Experimental implementation of quantum greedy optimization on quantum computer

TL;DR

This paper demonstrates an improved quantum greedy optimization algorithm implemented on a quantum computer, which reduces the number of measurements needed to find ground states by enhancing sensitivity analysis techniques.

Contribution

It introduces an improved sensitivity analysis method for d-QGO that employs larger differential intervals, making the algorithm more practical on noisy quantum devices.

Findings

Reduces shot count for sensitivity analysis

Maintains high success probability in ground state determination

Enhances practicality of quantum greedy optimization

Abstract

This paper implements a quantum greedy optimization algorithm based on the discretization of time evolution (d-QGO). Quantum greedy optimization, which was originally developed for reducing processing time via counterdiabatic driving, sequentially selects a parameter in the counterdiabatic term from the sensitivity analysis of energy and then determines the parameter value.
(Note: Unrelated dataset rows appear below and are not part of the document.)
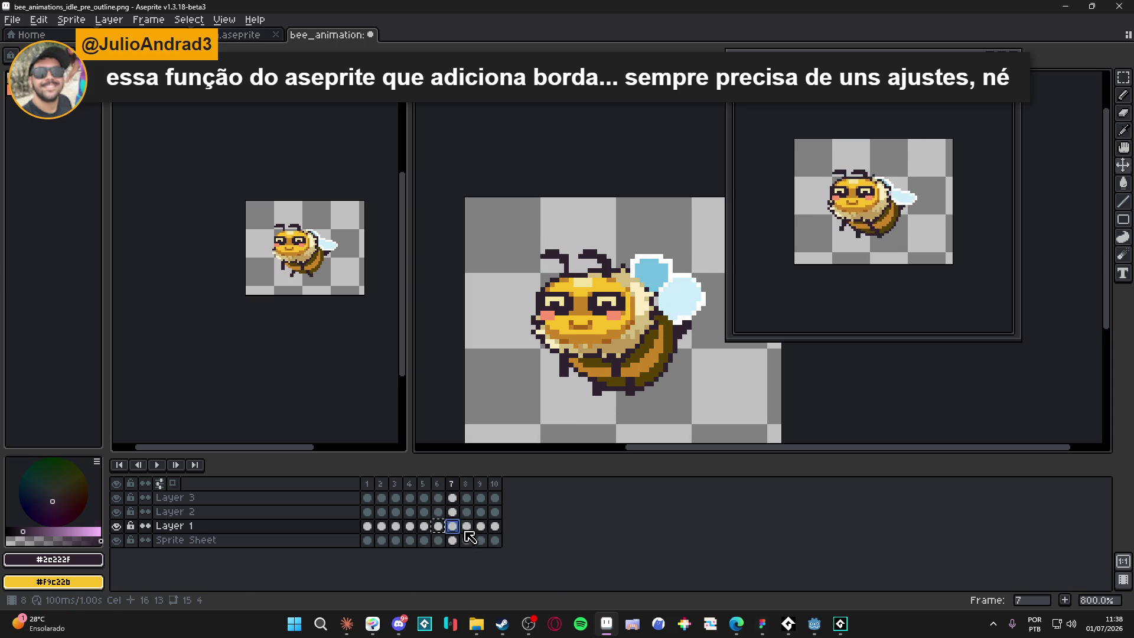
pyautogui.click(468, 527)
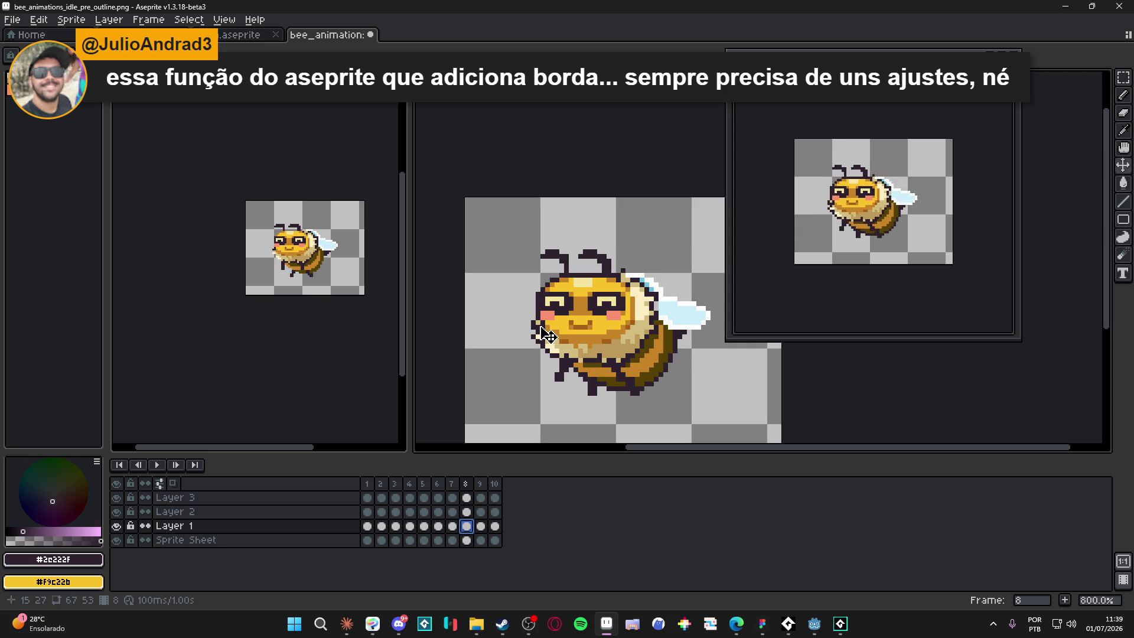
# - On Layer 3, repaint a grey wing-edge outline pixel light blue #cceefb
pyautogui.moveTo(561, 324); pyautogui.dragTo(538, 317)
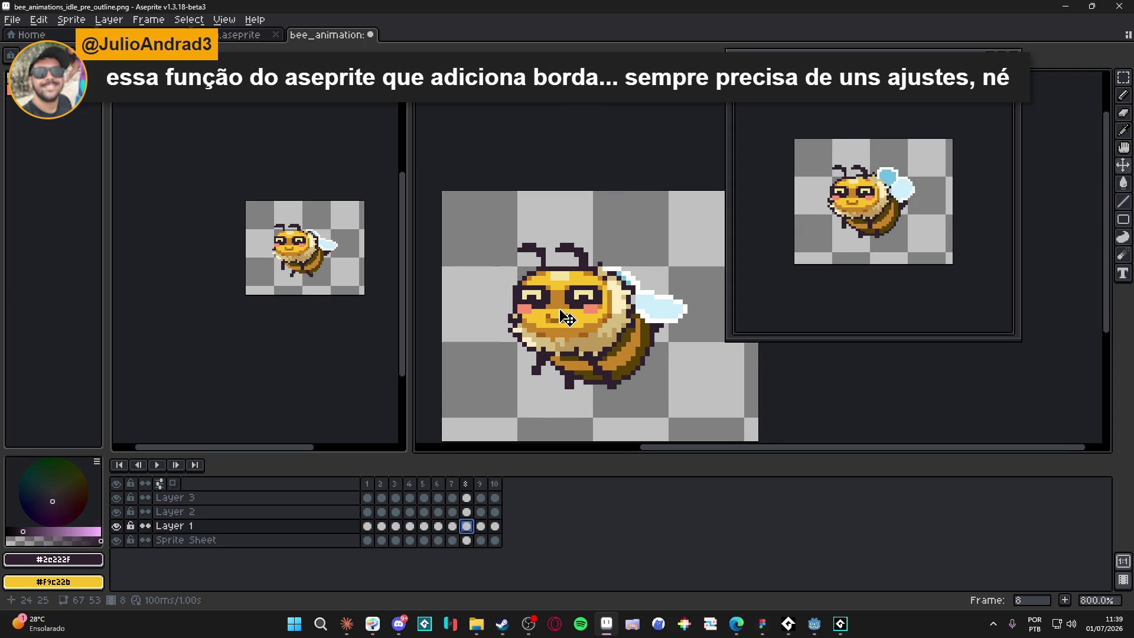
pyautogui.scroll(4, 648, 314)
pyautogui.keyDown('ctrl'); pyautogui.click(650, 314); pyautogui.keyUp('ctrl')
pyautogui.press('b')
For implementing d-QGO on a quantum computer, the sensitivity analysis may become a bottleneck to find the ground state in a short time due to device and shot noise. In this paper, we present an improved sensitivity analysis for d-QGO that employs a sufficiently large differential interval. We demonstrate that d-QGO reduces the number of shots required to determine the sensitivity while maintaining the success probability.